Brent and U.S. crude reversed losses which came after the nuclear deal was reached. The deal, which is set to ease sanctions against Tehran and allow a gradual rise in its oil exports, had initially sent oil prices tumbling.
Benchmark Brent crude futures settled up 66 cents, at $58.51 a barrel. Prices had fallen almost $2 earlier. U.S. crude futures finished up 84 cents at $53.04 after declining earlier to $50.38.
The rebound boosted the S&P energy index, which ended 0.84 percent higher, while the STOXX 600 Europe Oil & Gas Index closed up 0.84 percent. Healthcare stocks also rallied, with the S&P 500 health index ending 1 percent higher.
"When investors took a closer look at the terms of the (nuclear) agreement, they realized it would not lead to an immediate increase in supply," said Wayne Lin, portfolio manager at QS Investors in New York. "That led to oil prices and oil stocks moving higher."

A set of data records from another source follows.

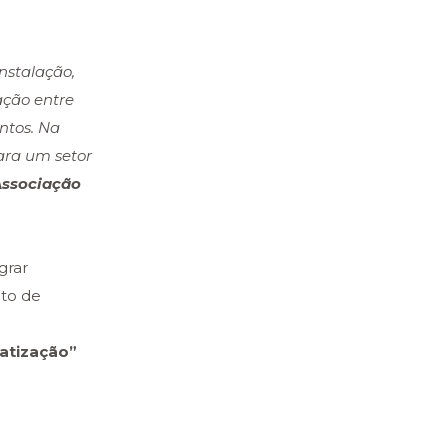
nstalação,
ação entre
ntos. Na
ra um setor
Associação
grar
nto de
matização”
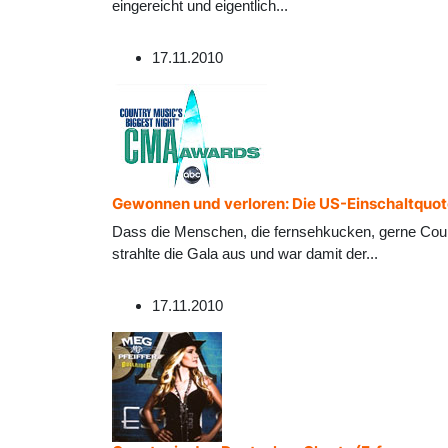
eingereicht und eigentlich
...
17.11.2010
Gewonnen und verloren: Die US-Einschaltquo
Dass die Menschen, die fernsehkucken, gerne Coun
strahlte die Gala aus und war damit der
...
17.11.2010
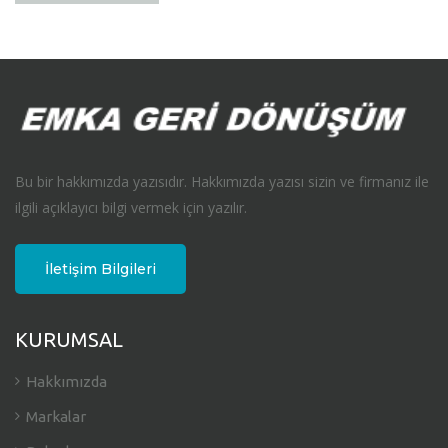
Bu bir hakkımızda yazısıdır. Hakkımızda yazısı sizin ve firmanız ile
ilgili açıklayıcı bilgi vermek için yazılır.
İletişim Bilgileri
KURUMSAL
Hakkımızda
Markalar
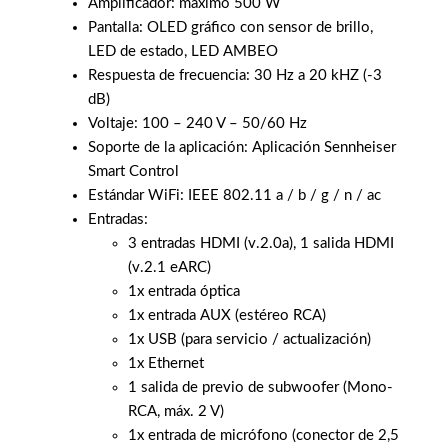
Amplificador: máximo 500 W
Pantalla: OLED gráfico con sensor de brillo,
LED de estado, LED AMBEO
Respuesta de frecuencia: 30 Hz a 20 kHZ (-3
dB)
Voltaje: 100 – 240 V – 50/60 Hz
Soporte de la aplicación: Aplicación Sennheiser
Smart Control
Estándar WiFi: IEEE 802.11 a / b / g / n / ac
Entradas:
3 entradas HDMI (v.2.0a), 1 salida HDMI
(v.2.1 eARC)
1x entrada óptica
1x entrada AUX (estéreo RCA)
1x USB (para servicio / actualización)
1x Ethernet
1 salida de previo de subwoofer (Mono-
RCA, máx. 2 V)
1x entrada de micrófono (conector de 2,5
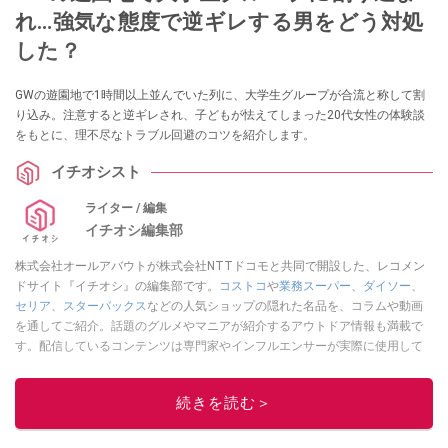
れ…強気な態度で逆ギレする男をどう対処
した？
GWの遊園地で1時間以上並んでいた列に、大学生グループが合流と称して割
り込み。注意すると逆ギレされ、子どもが怯えてしまった20代女性の体験談
をもとに、理不尽なトラブル回避のコツを紹介します。
イチオシスト
ライター / 編集
イチオシ編集部
株式会社オールアバウトが株式会社NTTドコモと共同で開設した、レコメン
ドサイト『イチオシ』の編集部です。
コストコ
や
業務スーパー
、
ダイソー
、
セリア
、
スターバックス
などの人気ショップの隠れた名品を、コラムや動画
を通してご紹介。話題のグルメやマニアが紹介するアウトドア情報も満載で
す。配信しているコンテンツは専門家やインフルエンサーが実際に使用して
レビューしています。毎日トレンド情報をお届けしているので、ぜひ
Google
ニュースでフォロー
してください！
続きを読む＞
このイチオシストの他の記事を読む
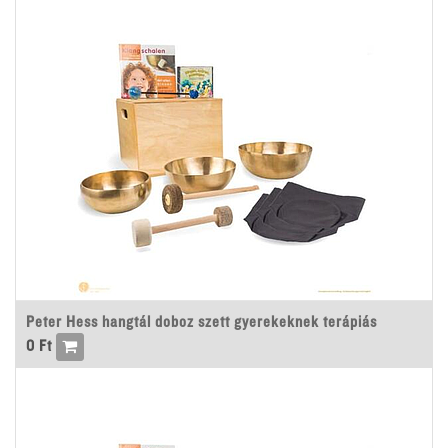
Peter Hess hangtál doboz szett gyerekeknek terápiás
0
Ft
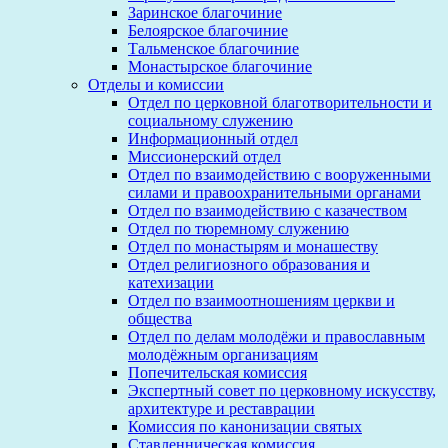
Заринское благочиние
Белоярское благочиние
Тальменское благочиние
Монастырское благочиние
Отделы и комиссии
Отдел по церковной благотворительности и
социальному служению
Информационный отдел
Миссионерский отдел
Отдел по взаимодействию с вооруженными
силами и правоохранительными органами
Отдел по взаимодействию с казачеством
Отдел по тюремному служению
Отдел по монастырям и монашеству
Отдел религиозного образования и
катехизации
Отдел по взаимоотношениям церкви и
общества
Отдел по делам молодёжи и православным
молодёжным организациям
Попечительская комиссия
Экспертный совет по церковному искусству,
архитектуре и реставрации
Комиссия по канонизации святых
Ставленническая комиссия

Expectations for weak corporate earnings reports and data showing disappointing June retail sales in the United States, along with a decline in shares of auto makers in Europe, capped equities gains.
U.S. companies are expected to report their worst sales declines in nearly six years when they post second-quarter results, while earnings are expected to have fallen 2.8 percent, according to the latest Thomson Reuters estimates.
MSCI's all-country world stock index, which tracks shares in 45 nations, was last up 2.44 points, or 0.57 percent, at 429.63.
The Dow Jones industrial average closed up 75.9 points, or 0.42 percent, at 18,053.58. The S&P 500 closed up 9.35 points, or 0.45 percent, at 2,108.95. The Nasdaq Composite finished up 33.38 points, or 0.66 percent, at 5,104.89.
The pan-European FTSEurofirst 300 index closed up 0.53 percent, at 1,580.34.
The unexpected drop in U.S. June retail sales data added to speculation that tepid economic data may push back when the Federal Reserve is likely to begin raising interest rates. That speculation halted Monday's rally in the dollar and sent Treasury yields lower.
The data increased focus on Fed Chair Janet Yellen’s Humphrey-Hawkins testimony to Congress on Wednesday and Thursday. The dollar index, which measures the greenback against a basket of six major currencies, was last down 0.2 percent at 96.662. [ID:nL2N0ZU1SO]
"It was disappointing news for dollar bulls," said Vassili Serebriakov, currency strategist at BNP Paribas in New York, in reference to the retail sales data. "It makes it more likely that the Fed will wait at least until December" to hike rates, he said.
Benchmark 10-year U.S. Treasury notes were last up 7/32 in price to yield 2.40 percent, from a yield of 2.43 percent late on Monday. Yields move inversely to prices.
U.S. gold futures for August delivery settled down 0.2 percent at $1,153.50.